From ESA’s Space in Images this amazing Hubble image of the Monkey Head Nebula (in Orion) – the link has full-res versions of the image.
Hubble was launched on 24 April 1990, coming up on 24 years. The last servicing mission to Hubble was in 2009 which hopefully will extend the life of Hubble until 2021. I should note the expected life of Hubble after the servicing is published to be 2014 to 2021 – hopefully closer to the latter.
The James Webb Telescope is expected to launch in 2018.
About the image (from ESA):
Each year the NASA/ESA Hubble Space Telescope releases a brand new image to celebrate its birthday. This year, the subject of its 24th celebratory snap is part of the Monkey Head Nebula, last viewed by Hubble in 2001, creating a stunning image released in 2011.
Otherwise known as NGC 2174, this cloud of gas and dust lies about 6400 light-years away in the constellation of Orion (The Hunter). Nebulas like this one are popular targets for Hubble – their colourful plumes of gas and fiery bright stars create ethereally beautiful pictures, such as the telescope’s 22nd and 23rd anniversary images of the Tarantula and Horsehead nebulas.
This region is filled with young stars embedded within bright wisps of cosmic gas and dust. Dark dust clouds billow outwards, framed against a background of bright blue gas. These striking hues were formed by combining several Hubble images taken through different coloured filters, revealing a broad range of colours not normally visible to our eyes.
These vivid clouds are actually a violent stellar nursery packed with the ingredients needed for building stars. The recipe for cooking up new stars is quite inefficient, and most of the ingredients are wasted as the cloud of gas and dust disperses. This process is accelerated by the presence of fiercely hot young stars, which triggers high-speed winds that help to blow the gas outwards.

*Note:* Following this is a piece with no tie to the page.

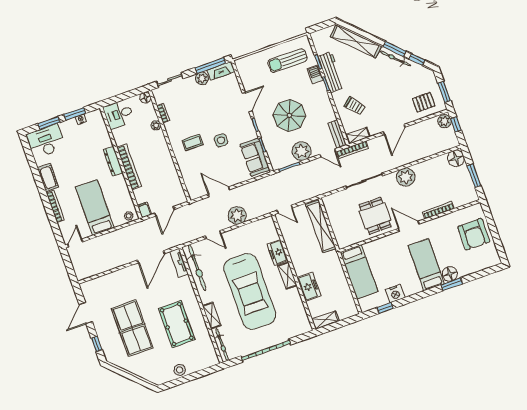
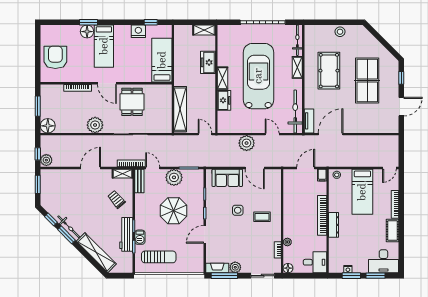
pallet: (424, 102) -> (58, 182), removed
sofa: (255, 157) -> (227, 178), moved, turned 90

This image marks 24 years of Hubble since April 1990, a milestone that will be celebrated at a conference held in Rome, Italy, this week. The “Science with the Hubble Space Telescope IV” conference will highlight and celebrate the scientific breakthroughs of Hubble over the last two decades, and look to the future at the topics and key questions that will shape the field of astrophysics in the next decade.